• **Exercise instructions**:
[1] From the Wachau Valley travel account, output the passage starting at "Here is the" and ending at "with a telephoto.".
[2] Answer these questions using the Wachau Valley travel account:
(a) To which century does the original Wehrkirche St. Michael date?
(b) Around what time did the ship dock at Dürnstein?
(c) How many stone rabbits sit on the roof of the church's nave?
Source text START
Even better, the castle is haunted: the spirit of Adelhard, wife of one Henry the Iron (Heinrich des Eisernen), appears every year in the “back house” on the anniversary of Henry’s death. Apparently Henry remarried shortly after Adelhard died, without observing the mandatory year of mourning, and his death was considered a punishment for his “shameful behavior” (“schändliches Verhalten”). I haven’t been able to find any details about “Henry the Iron.” The Ruine Hinterhaus is also an inn, if you’d like to stay and possibly meet Adelhard’s ghost.
Why only one castle? Because I didn’t think to take an umbrella with me, or even a hat or jacket, and after 15 or 20 minutes it began to rain as if heaven had turned on the taps. It was bucketing down, hard enough that the sun awnings on the upper deck were sagging under the weight. There was no way I could get back below without getting soaked, and worse, soaking my camera. In fact, in that downpour, going rapidly down the stairs to the next deck was risky. A kind fellow passenger made an umbrella run for one of those huge umbrellas they kept in buckets by the doors, and I and one other man hastened toward dry safety. But I couldn’t photograph any more castles until we got to Dürnstein, when the rain slacked off. Here’s another view of Spitz, without the castle, showing the vineyards more clearly:
I was interested in the Wehrkirche St. Michael (fortified church), a little farther down the Wachau Valley. You can see the fortifications, the round defense tower and battlements. The original church dates to the 10th century, the fortifications to the 15th.
On the site austrianlegends.com I found a charming description of the church’s history and a legend about how the seven stone rabbits came to be on the roof of the nave. Now, I never noticed any rabbits on that photo; but after reading this I went back to my photo gallery and expanded the photo below to full size, and by gum, there are the 7 rabbits! You have to go to the gallery, Dürnstein and Wachau Valley, find the photo, and expend it to “original” size – then you can see the rabbits sitting on the nave, which is the middle section of the roof.
Here is the town, and the church, of Weissenkirchen in der Wachau:
No cute legends about this church, but the town seems to be a tourist center, and if you want a 4 star hotel they have one.
Around 3:30 we docked at Dürnstein, in a 3 ship sandwich – Embla is in the middle with a ship on either side. We had to walk through the close ship to get to and from shore; and the unfortunate passengers on the outside ship had to walk through two ships to get in and out. This was not the only place we were stacked out like this.
Here’s a nice dramatic view of Dürnstein Castle from down the river, followed by a closer view taken from shore with a telephoto.
That isn’t a crack in the top right section; that long straight line is probably an electrical wire. If you go to the gallery and blow the photo up to Original size, you can see more electrical wires. Yup, they illuminate the place at night. No, I didn’t get a shot of it.
Source text END
Study material START
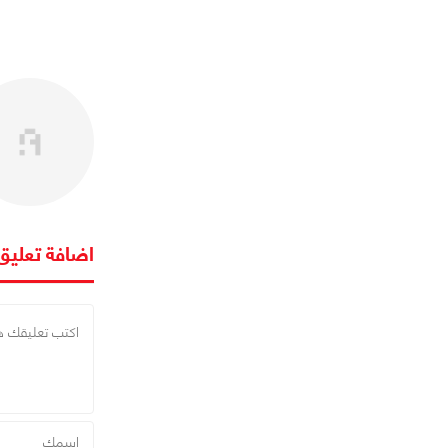
اضافة تعليق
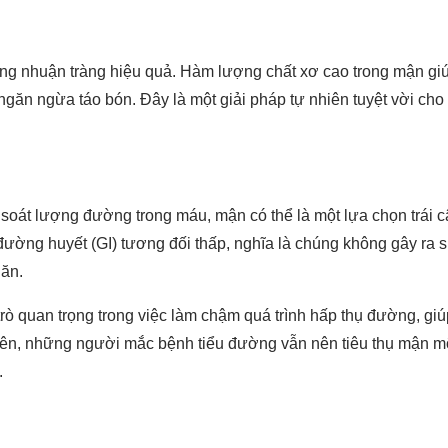
năng nhuận tràng hiệu quả. Hàm lượng chất xơ cao trong mận gi
ăn ngừa táo bón. Đây là một giải pháp tự nhiên tuyệt vời cho
soát lượng đường trong máu, mận có thể là một lựa chọn trái c
 đường huyết (GI) tương đối thấp, nghĩa là chúng không gây ra 
 ăn.
ò quan trọng trong việc làm chậm quá trình hấp thụ đường, giú
iên, những người mắc bệnh tiểu đường vẫn nên tiêu thụ mận m
.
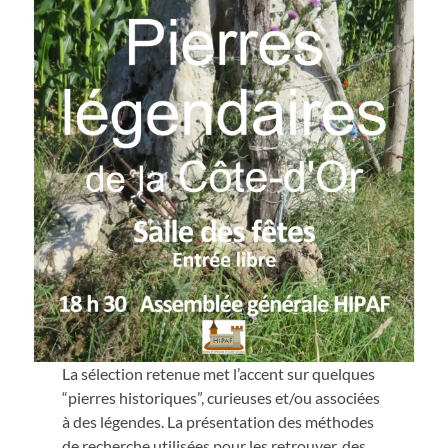
La sélection retenue met l’accent sur quelques
“pierres historiques”, curieuses et/ou associées
à des légendes. La présentation des méthodes
de recherche utilisées pour les retrouver, des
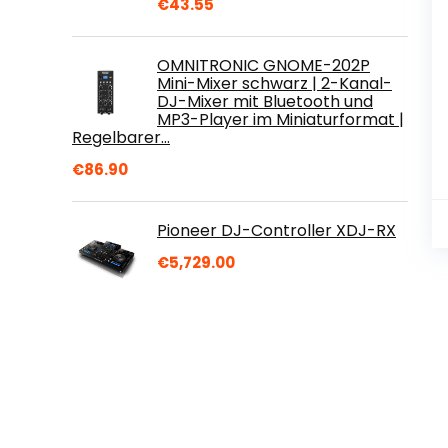
€
43.55
OMNITRONIC GNOME-202P
Mini-Mixer schwarz | 2-Kanal-
DJ-Mixer mit Bluetooth und
MP3-Player im Miniaturformat |
Regelbarer…
€
86.90
Pioneer DJ-Controller XDJ-RX
€
5,729.00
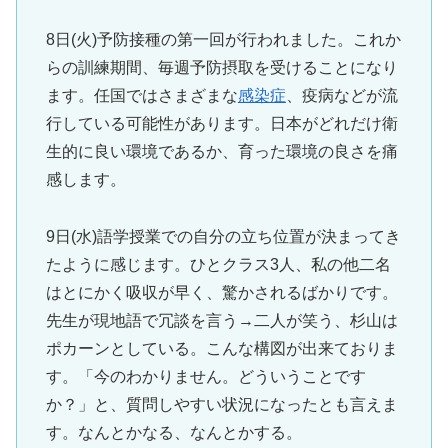
8日(火)予防接種の第一回が行われました。これか
らの訓練期間、毎週予防摂取を受けることになり
ます。任国ではさまざまな
感染症
、疫病などが流
行している可能性があります。日本がどれだけ衛
生的に良い環境であるか、育った環境の良さを痛
感します。
9日(水)語学授業での自分の立ち位置が決まってき
たように感じます。ひとクラス3人、私の他二名
はとにかく吸収が早く、驚かされるばかりです。
先生が現地語で冗談を言う→二人が笑う、杉山は
ポカーンとしている。こんな構図が出来ておりま
す。「今のわかりません。どういうことです
か？」と、質問しやすい状況になったとも言えま
す。なんとかなる、なんとかする。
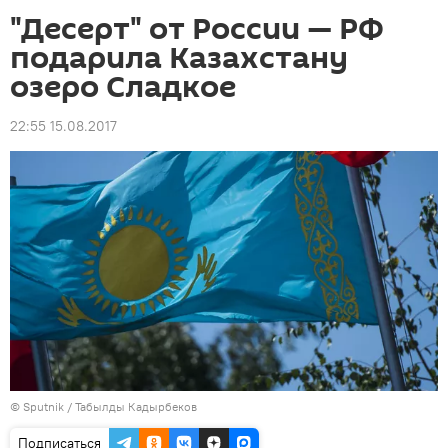
"Десерт" от России — РФ
подарила Казахстану
озеро Сладкое
22:55 15.08.2017
©
Sputnik / Табылды Кадырбеков
Подписаться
Study material END
• **Results for each task**:
[1]
Here is the town, and the church, of Weissenkirchen in der Wachau:
No cute legends about this church, but the town seems to be a tourist center, and if you want a 4 star hotel they have one.
Around 3:30 we docked at Dürnstein, in a 3 ship sandwich – Embla is in the middle with a ship on either side. We had to walk through the close ship to get to and from shore; and the unfortunate passengers on the outside ship had to walk through two ships to get in and out. This was not the only place we were stacked out like this.
Here’s a nice dramatic view of Dürnstein Castle from down the river, followed by a closer view taken from shore with a telephoto.

[2]
(a) The 10th century.
(b) Around 3:30.
(c) Seven.